Envelhecer é um eterno despedir-se: um artigo sobre a arte de dizer adeus
Envelhecer não é apenas acumular anos no calendário. É, acima de tudo, uma sucessão de despedidas sutis — e, às vezes, brutais. Vamos nos despedindo das pessoas, dos lugares, das versões que fomos, dos sonhos que não vingaram, das certezas que ruíram, da vitalidade do corpo, das ilusões da juventude. Envelhecer é, paradoxalmente, o ato de permanecer enquanto tudo ao redor (e dentro) muda e se despede.
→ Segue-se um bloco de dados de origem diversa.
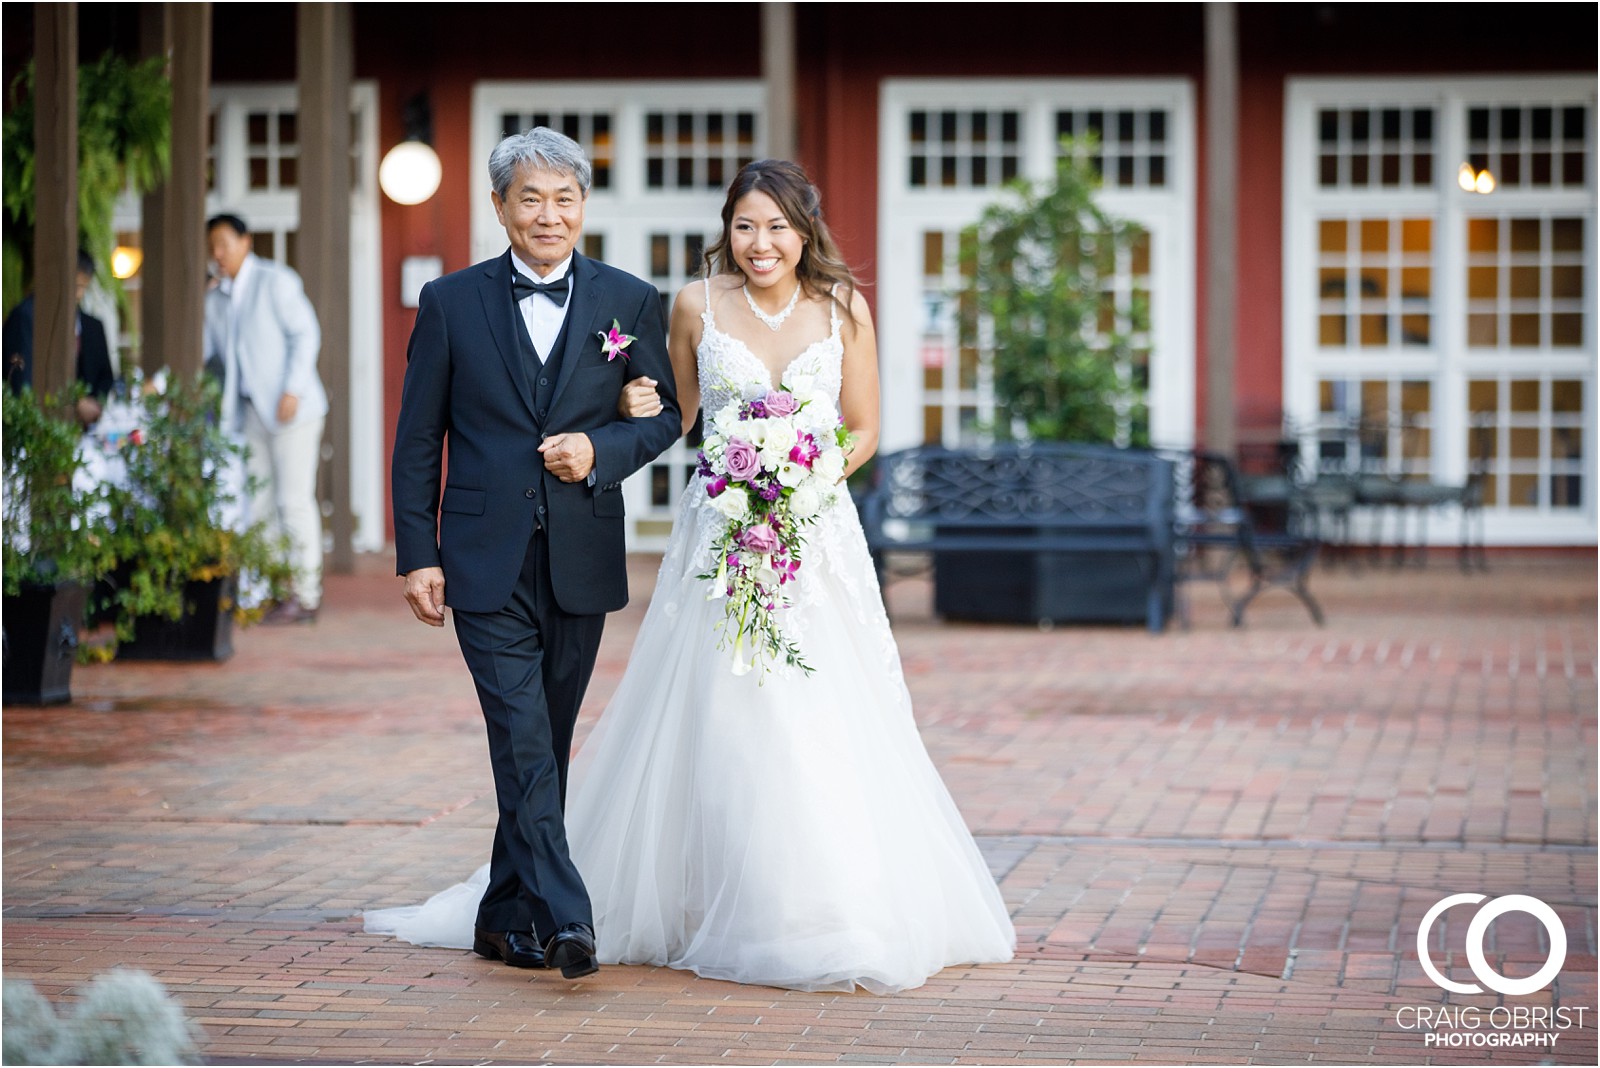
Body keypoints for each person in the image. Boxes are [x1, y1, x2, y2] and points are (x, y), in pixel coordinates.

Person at [366, 159, 1015, 994]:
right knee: (705, 712)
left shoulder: (843, 307)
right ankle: (571, 907)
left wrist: (804, 479)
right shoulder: (689, 306)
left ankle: (818, 901)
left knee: (819, 712)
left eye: (777, 225)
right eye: (745, 225)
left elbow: (865, 428)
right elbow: (667, 411)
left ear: (804, 228)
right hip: (716, 535)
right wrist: (636, 419)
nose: (761, 242)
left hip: (813, 538)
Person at [382, 127, 682, 981]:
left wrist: (602, 450)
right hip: (481, 557)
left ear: (583, 206)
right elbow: (417, 439)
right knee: (520, 733)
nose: (549, 215)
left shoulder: (628, 301)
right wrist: (418, 552)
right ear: (500, 207)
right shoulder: (450, 301)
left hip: (580, 554)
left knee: (542, 740)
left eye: (565, 198)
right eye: (531, 198)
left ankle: (501, 915)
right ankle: (568, 915)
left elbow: (662, 417)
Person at [204, 213, 328, 625]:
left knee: (292, 501)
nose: (217, 253)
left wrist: (292, 388)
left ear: (245, 241)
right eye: (212, 246)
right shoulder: (217, 296)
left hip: (293, 409)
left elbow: (305, 333)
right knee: (257, 503)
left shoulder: (276, 281)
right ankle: (274, 587)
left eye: (224, 243)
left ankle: (306, 595)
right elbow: (214, 357)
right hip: (249, 413)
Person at [4, 249, 118, 427]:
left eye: (83, 287)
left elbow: (105, 376)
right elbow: (22, 382)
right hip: (36, 428)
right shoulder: (25, 317)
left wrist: (92, 405)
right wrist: (74, 404)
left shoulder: (92, 326)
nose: (78, 294)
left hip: (82, 429)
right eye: (75, 285)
O corpo diz adeus primeiro
O corpo é o primeiro a dar sinais de que algo está se despedindo. A força já não é a mesma, o joelho reclama, a visão embaça, o fôlego encurta. A pele, que antes sustentava o rosto com firmeza, agora cede. O cabelo embranquece como se a passagem do tempo deixasse rastro visível em cada fio. Tudo parece mais lento, mais frágil — e, por isso mesmo, mais precioso.
É nesse momento que começamos a nos despedir da ideia de imortalidade que a juventude nos dá. Envelhecer é entender, de maneira prática e crua, que somos finitos. Que o tempo não se detém por ninguém. E que o corpo, por mais que tentemos preservá-lo, não é eterno.
Adeus às pessoas
Ao longo da vida, vamos perdendo pessoas. Amigos de infância que tomaram outros rumos, colegas de trabalho que seguiram por caminhos diferentes, amores que ficaram no passado. E, com o tempo, começamos a nos despedir também dos nossos pais, tios, irmãos — e eventualmente de parceiros e filhos. Envelhecer é conviver com a ausência. É visitar lugares onde antes havia vozes e hoje há silêncio.
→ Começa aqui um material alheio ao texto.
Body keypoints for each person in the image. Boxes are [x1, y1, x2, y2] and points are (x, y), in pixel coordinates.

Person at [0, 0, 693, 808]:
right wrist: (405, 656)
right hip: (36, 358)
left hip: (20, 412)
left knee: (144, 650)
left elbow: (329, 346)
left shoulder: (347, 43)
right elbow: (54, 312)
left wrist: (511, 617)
Mas também é aprender a valorizar a presença enquanto ela existe. Cada encontro vira celebração, cada abraço é mais demorado, cada conversa ganha profundidade. Porque sabemos, com a clareza de quem já perdeu, que tudo pode ser a última vez.
Despedidas silenciosas
Nem todas as despedidas são dramáticas. Muitas são silenciosas, quase imperceptíveis. Um dia, você percebe que não dança mais como antes. Que não consegue mais virar a noite lendo ou sair de casa sem planejar a volta. Que já não entende todas as gírias, que não se encaixa mais nos lugares que amava.
É como se o mundo estivesse andando em outro ritmo — mais rápido, mais barulhento — e você escolhesse caminhar no seu tempo. Isso também é uma despedida: da sensação de pertencimento irrestrito, da ilusão de ser eterno, da pressa de provar algo a alguém.
A despedida dos sonhos
Com o tempo, também dizemos adeus a muitos sonhos. Alguns porque os realizamos e já não nos movem mais. Outros porque se mostraram inviáveis. E há aqueles que simplesmente deixamos de desejar.
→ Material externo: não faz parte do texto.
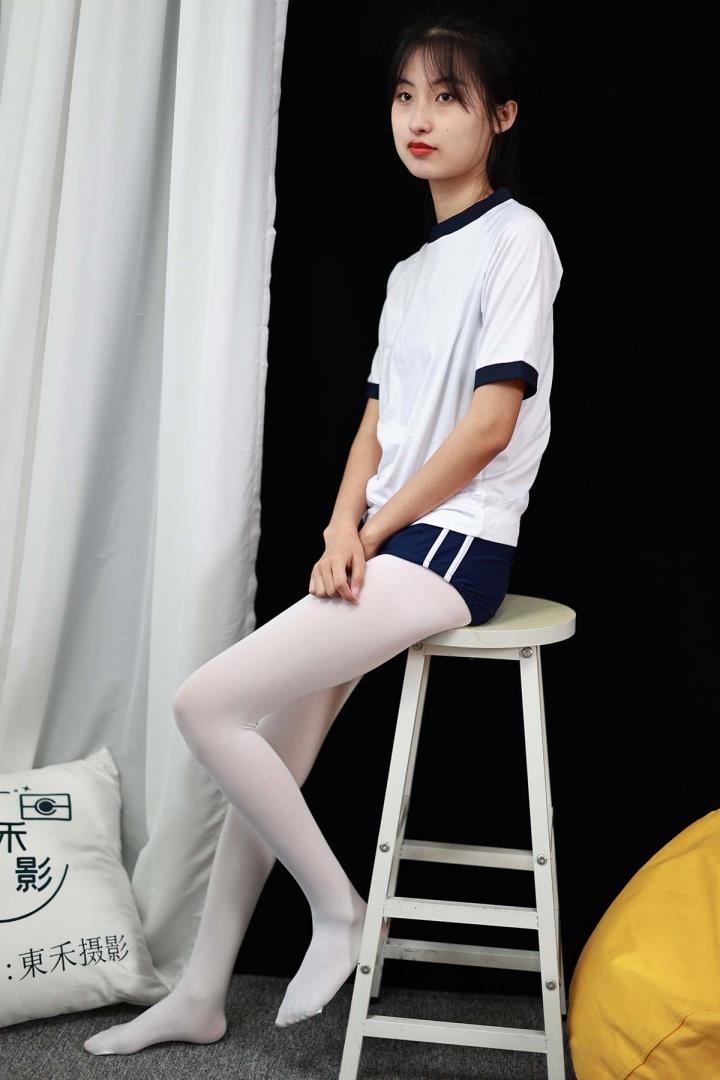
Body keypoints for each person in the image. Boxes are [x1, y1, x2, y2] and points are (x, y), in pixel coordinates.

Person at [83, 9, 563, 1056]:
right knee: (273, 749)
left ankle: (340, 910)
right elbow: (376, 423)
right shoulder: (410, 274)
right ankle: (202, 992)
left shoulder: (518, 239)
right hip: (388, 541)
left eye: (448, 97)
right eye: (404, 96)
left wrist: (376, 529)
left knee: (204, 704)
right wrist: (343, 525)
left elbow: (489, 427)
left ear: (501, 116)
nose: (419, 117)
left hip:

Mas isso não significa fracasso. Significa maturidade. Significa olhar com honestidade para si mesmo e entender o que realmente importa. A juventude quer tudo. A maturidade quer o que é essencial.
A beleza da despedida
Pode parecer triste pensar que envelhecer é despedir-se, mas há uma beleza profunda nisso. Porque cada adeus também é um convite ao agora. Quando sabemos que algo é passageiro, passamos a vivê-lo com mais presença. Envelhecer nos ensina a apreciar o instante, a celebrar as pequenas vitórias, a cultivar o que permanece — e, sobretudo, a aceitar o que se vai.
A vida é feita de ciclos. E, à medida que envelhecemos, deixamos de lutar contra o fim dos ciclos e começamos a acolhê-los com mais serenidade. Sabemos que a perda faz parte do caminho. Que nada é para sempre. E que, ainda assim, há muito o que viver, mesmo — ou especialmente — depois de tantas despedidas.
O que fica
No fim, quando tudo parece ir embora, o que permanece é o que realmente conta. As memórias, os afetos verdadeiros, a sabedoria que o tempo trouxe, a paz de ter tentado ser o melhor que se podia, com o que se tinha.
Envelhecer é um eterno despedir-se, sim. Mas também é um eterno recomeçar — com mais calma, mais verdade e mais consciência. Porque a cada adeus, um novo espaço se abre. E, mesmo que os passos sejam mais lentos, a alma já sabe o caminho.
(*) Cristiane Lang é psicóloga clínica.